GIVEN PROBLEM A
Output the lines of the taxonomy listing below as a JSON list of strings, one string per line, with blank lines omitted. Leave the pictures out of your answer.
============
I read a lot of industry interviews. Most of them say nothing. Someone gets asked a hard question and answers with something safe, something polished, something that sounds good but tells you nothing about ow they actually run their business.
That’s not what happened when I came across a recent interview with Mike Kucharski, co-owner and VP of JKC Trucking out of Chicago.
He said something that stopped me cold. And I’ve been turning it over in my head ever since.
Nobody’s asking the right question about fuel.
Every conversation I have with fleet owners eventually lands on diesel. What’s the price doing, where’s it headed, how bad is it going to get. And almost every time, the question underneath all of that is: at what number do things get unmanageable?
Mike got asked exactly that in the interview. At what price per gallon do you start making hard decisions?
His answer wasn’t a number. It was this: it’s not the price that hurts. It’s the speed.
I’ve been saying a version of this to clients for years, but he put it cleaner than I ever have. When diesel spikes fast, it doesn’t just make your costs higher. It breaks the timing of your entire cash position. Fuel gets purchased today. Payment for that load arrives in two weeks, maybe three, sometimes longer. That window in between — that’s where carriers bleed out. The invoice hasn’t cleared. The money isn’t in yet. But the fuel bill already came due.
I’ve personally watched operators survive $5 diesel with room to breathe, then get knocked sideways by a $1.20 jump in under a month at a lower average price. The math looked better on paper. The reality was brutal. Speed is what creates the crisis. Not the level.
Turning down freight is a skill. Most carriers treat it like a failure.
============
GIVEN PROBLEM B
List every proper name of a person, company, or city in the fuel article above.
============
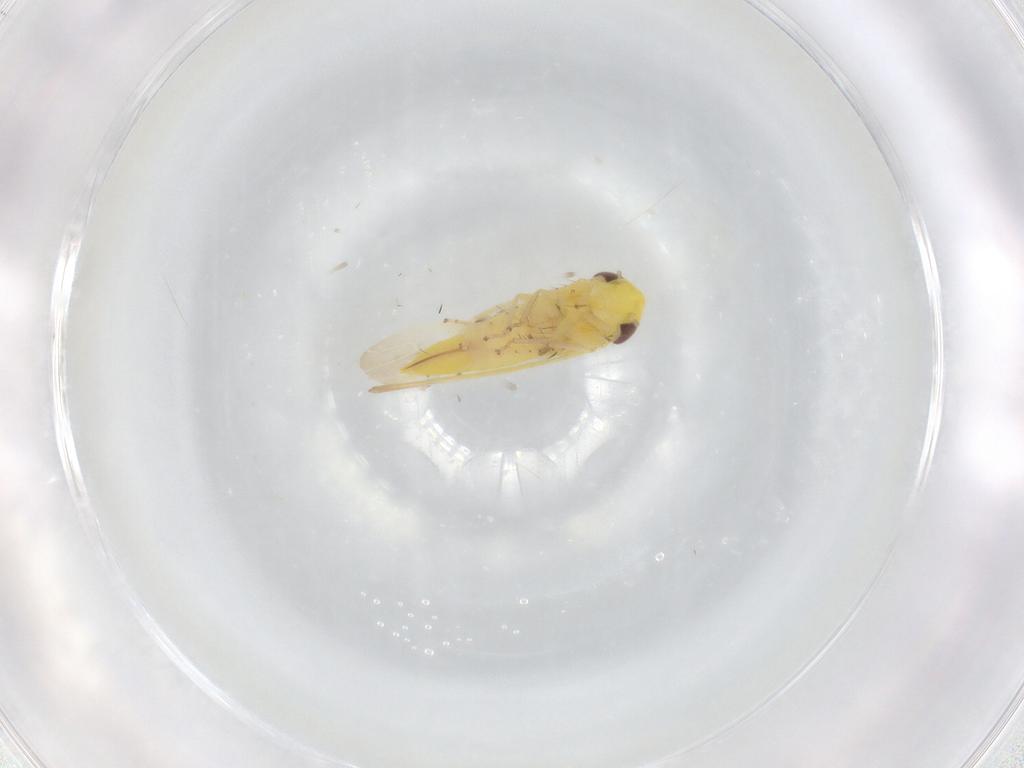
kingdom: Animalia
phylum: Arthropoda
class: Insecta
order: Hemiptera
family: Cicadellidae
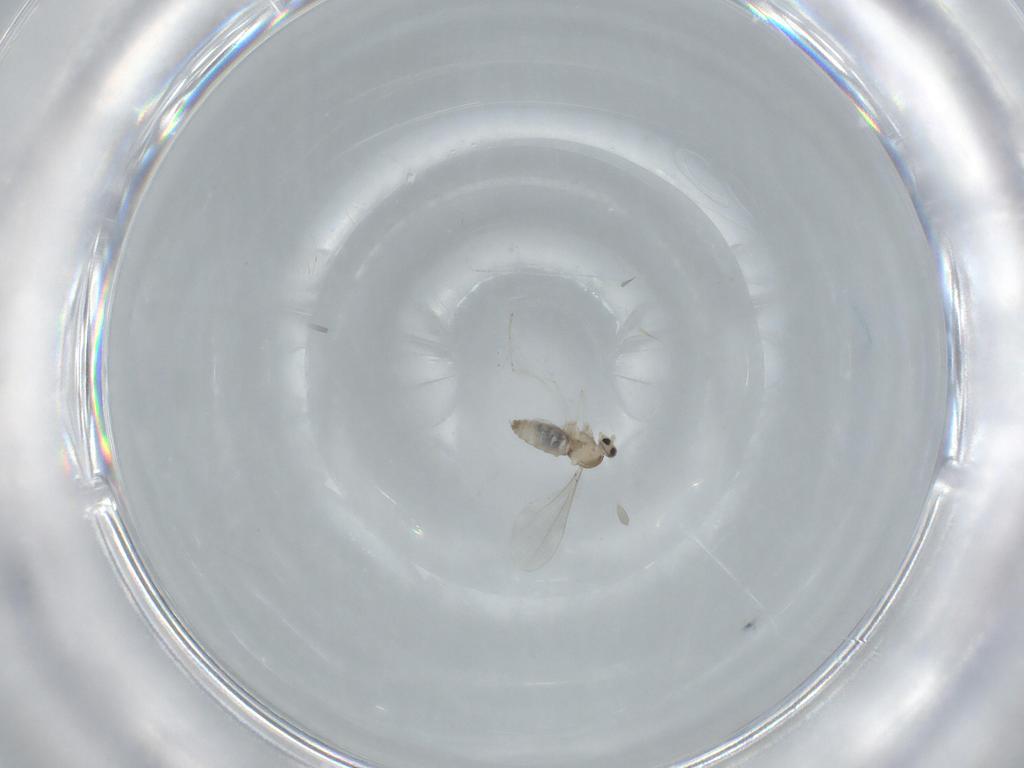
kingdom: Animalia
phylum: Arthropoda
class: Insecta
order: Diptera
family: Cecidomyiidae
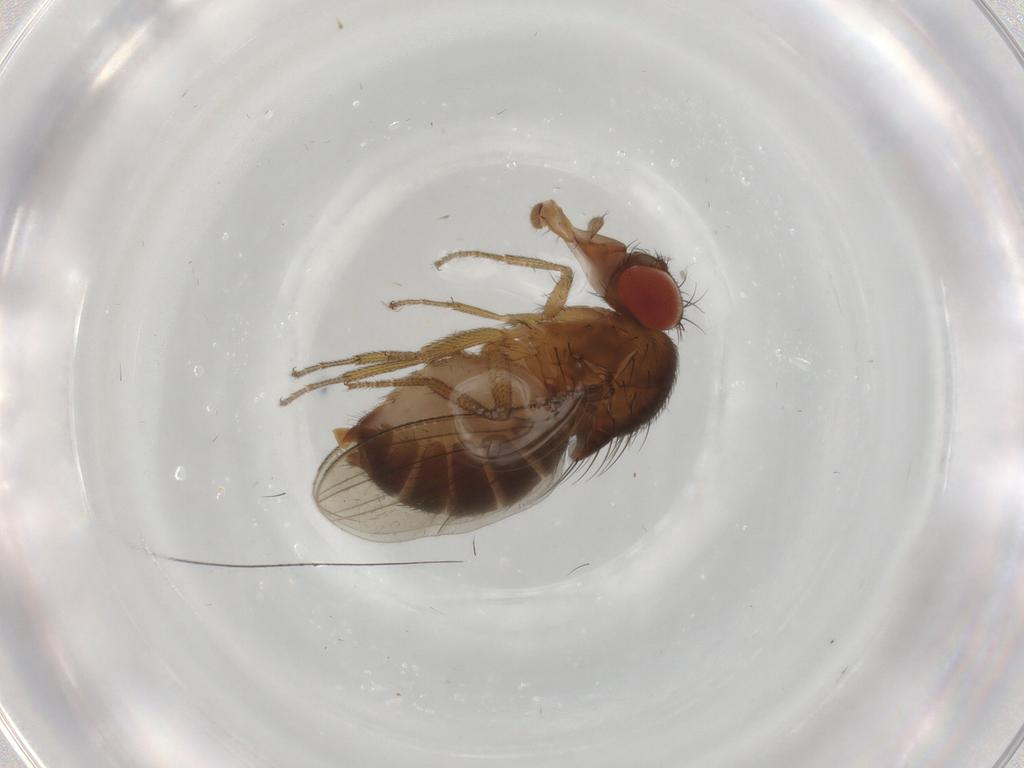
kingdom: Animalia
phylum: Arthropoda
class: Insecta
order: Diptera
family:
============
FULL SOLUTION A
[
  "kingdom: Animalia",
  "phylum: Arthropoda",
  "class: Insecta",
  "order: Hemiptera",
  "family: Cicadellidae",
  "kingdom: Animalia",
  "phylum: Arthropoda",
  "class: Insecta",
  "order: Diptera",
  "family: Cecidomyiidae",
  "kingdom: Animalia",
  "phylum: Arthropoda",
  "class: Insecta",
  "order: Diptera",
  "family:"
]

FULL SOLUTION B
Mike Kucharski
JKC Trucking
Chicago